### [Job]
Among the records below, find the line that has "ớn của các giá"; from there, give the lines again exactly, and stop after the line that has "kiện tải trọng".

Stored items:
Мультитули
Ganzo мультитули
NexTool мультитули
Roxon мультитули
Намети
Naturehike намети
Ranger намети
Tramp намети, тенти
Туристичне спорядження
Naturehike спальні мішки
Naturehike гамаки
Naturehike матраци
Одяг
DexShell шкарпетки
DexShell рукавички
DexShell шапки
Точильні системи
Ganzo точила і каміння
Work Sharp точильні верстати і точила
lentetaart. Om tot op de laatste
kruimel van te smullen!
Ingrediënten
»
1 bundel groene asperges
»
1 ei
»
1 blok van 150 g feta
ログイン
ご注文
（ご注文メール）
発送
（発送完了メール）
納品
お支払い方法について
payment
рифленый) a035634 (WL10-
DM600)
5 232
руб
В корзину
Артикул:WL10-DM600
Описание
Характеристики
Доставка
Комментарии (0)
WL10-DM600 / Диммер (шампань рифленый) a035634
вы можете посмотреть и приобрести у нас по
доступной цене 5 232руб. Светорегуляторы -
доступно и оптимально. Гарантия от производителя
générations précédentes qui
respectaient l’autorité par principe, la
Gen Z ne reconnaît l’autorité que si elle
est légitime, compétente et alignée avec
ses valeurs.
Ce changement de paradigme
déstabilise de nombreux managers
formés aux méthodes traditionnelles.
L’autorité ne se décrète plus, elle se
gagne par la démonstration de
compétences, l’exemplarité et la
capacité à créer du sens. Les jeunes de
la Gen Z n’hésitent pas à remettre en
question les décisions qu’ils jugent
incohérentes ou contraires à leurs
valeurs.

==

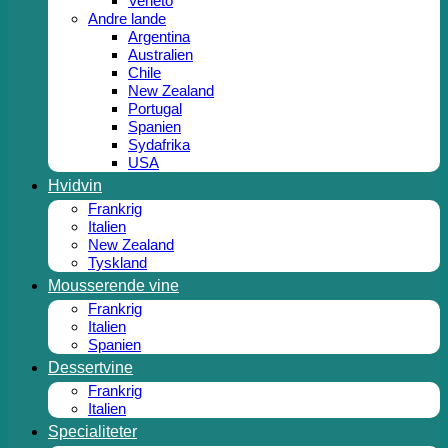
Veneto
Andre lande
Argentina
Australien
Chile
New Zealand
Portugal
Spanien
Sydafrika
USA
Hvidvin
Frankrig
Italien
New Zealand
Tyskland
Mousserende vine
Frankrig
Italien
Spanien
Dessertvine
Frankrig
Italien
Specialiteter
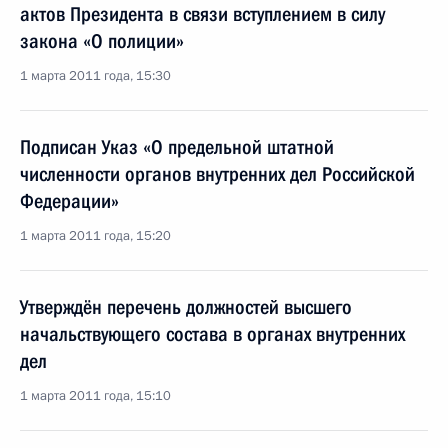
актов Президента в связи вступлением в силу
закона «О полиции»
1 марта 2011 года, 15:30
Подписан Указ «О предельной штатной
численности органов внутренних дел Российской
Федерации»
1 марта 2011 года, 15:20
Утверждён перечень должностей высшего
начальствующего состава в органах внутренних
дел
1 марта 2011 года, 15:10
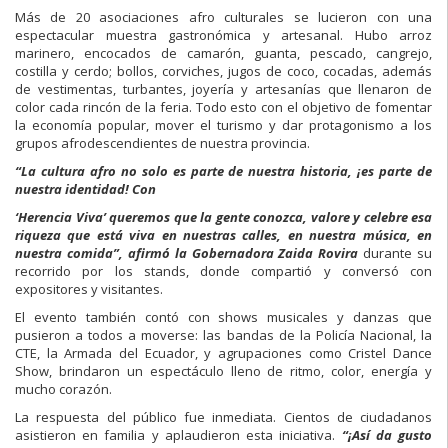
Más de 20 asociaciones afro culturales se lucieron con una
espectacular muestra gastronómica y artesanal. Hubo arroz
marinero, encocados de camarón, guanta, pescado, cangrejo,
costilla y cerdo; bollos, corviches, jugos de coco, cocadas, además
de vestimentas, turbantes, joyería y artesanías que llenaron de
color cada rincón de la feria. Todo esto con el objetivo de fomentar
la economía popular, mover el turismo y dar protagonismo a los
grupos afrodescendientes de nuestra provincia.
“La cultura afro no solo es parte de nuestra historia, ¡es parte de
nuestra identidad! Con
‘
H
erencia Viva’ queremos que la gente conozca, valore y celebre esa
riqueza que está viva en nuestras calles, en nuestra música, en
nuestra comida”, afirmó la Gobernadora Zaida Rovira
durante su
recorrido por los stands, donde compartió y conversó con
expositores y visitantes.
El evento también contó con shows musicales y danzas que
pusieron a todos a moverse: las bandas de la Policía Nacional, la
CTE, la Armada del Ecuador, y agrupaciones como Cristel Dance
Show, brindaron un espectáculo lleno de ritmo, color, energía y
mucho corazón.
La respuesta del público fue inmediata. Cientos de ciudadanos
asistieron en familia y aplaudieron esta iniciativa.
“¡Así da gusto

---

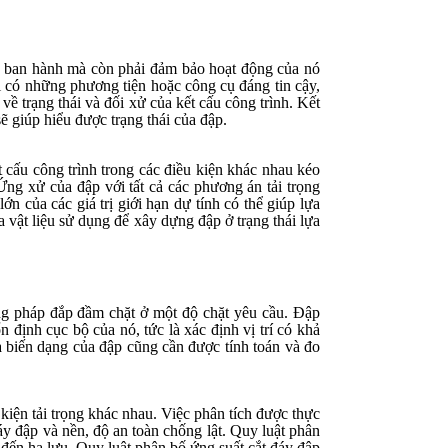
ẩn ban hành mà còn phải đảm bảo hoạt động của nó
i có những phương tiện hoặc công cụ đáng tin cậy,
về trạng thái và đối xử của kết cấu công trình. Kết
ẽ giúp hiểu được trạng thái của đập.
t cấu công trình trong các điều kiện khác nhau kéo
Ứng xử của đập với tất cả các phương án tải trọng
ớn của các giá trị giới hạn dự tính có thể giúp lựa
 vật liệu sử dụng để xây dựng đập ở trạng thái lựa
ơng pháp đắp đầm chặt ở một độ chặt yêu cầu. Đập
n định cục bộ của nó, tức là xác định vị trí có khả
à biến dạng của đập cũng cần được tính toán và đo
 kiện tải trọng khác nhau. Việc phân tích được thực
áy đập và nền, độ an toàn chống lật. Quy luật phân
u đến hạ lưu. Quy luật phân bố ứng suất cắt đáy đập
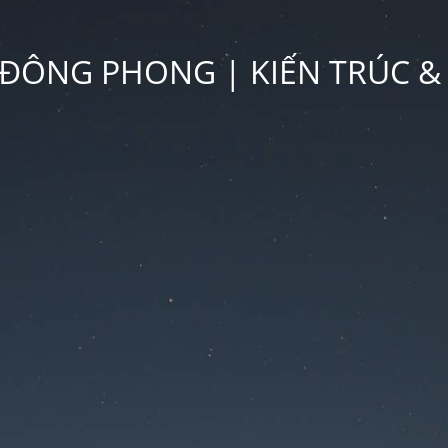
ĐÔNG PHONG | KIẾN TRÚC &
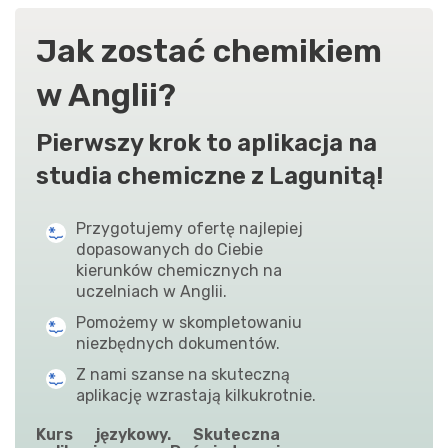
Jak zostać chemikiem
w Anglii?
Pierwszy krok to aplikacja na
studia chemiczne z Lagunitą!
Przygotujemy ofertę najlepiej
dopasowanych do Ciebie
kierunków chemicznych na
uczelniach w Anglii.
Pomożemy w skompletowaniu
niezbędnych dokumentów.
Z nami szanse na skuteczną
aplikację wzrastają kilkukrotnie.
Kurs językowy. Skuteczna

### [Written response]
ớn của các giá trị giới hạn dự tính có thể giúp lựa
 vật liệu sử dụng để xây dựng đập ở trạng thái lựa
ơng pháp đắp đầm chặt ở một độ chặt yêu cầu. Đập
n định cục bộ của nó, tức là xác định vị trí có khả
à biến dạng của đập cũng cần được tính toán và đo
 kiện tải trọng khác nhau. Việc phân tích được thực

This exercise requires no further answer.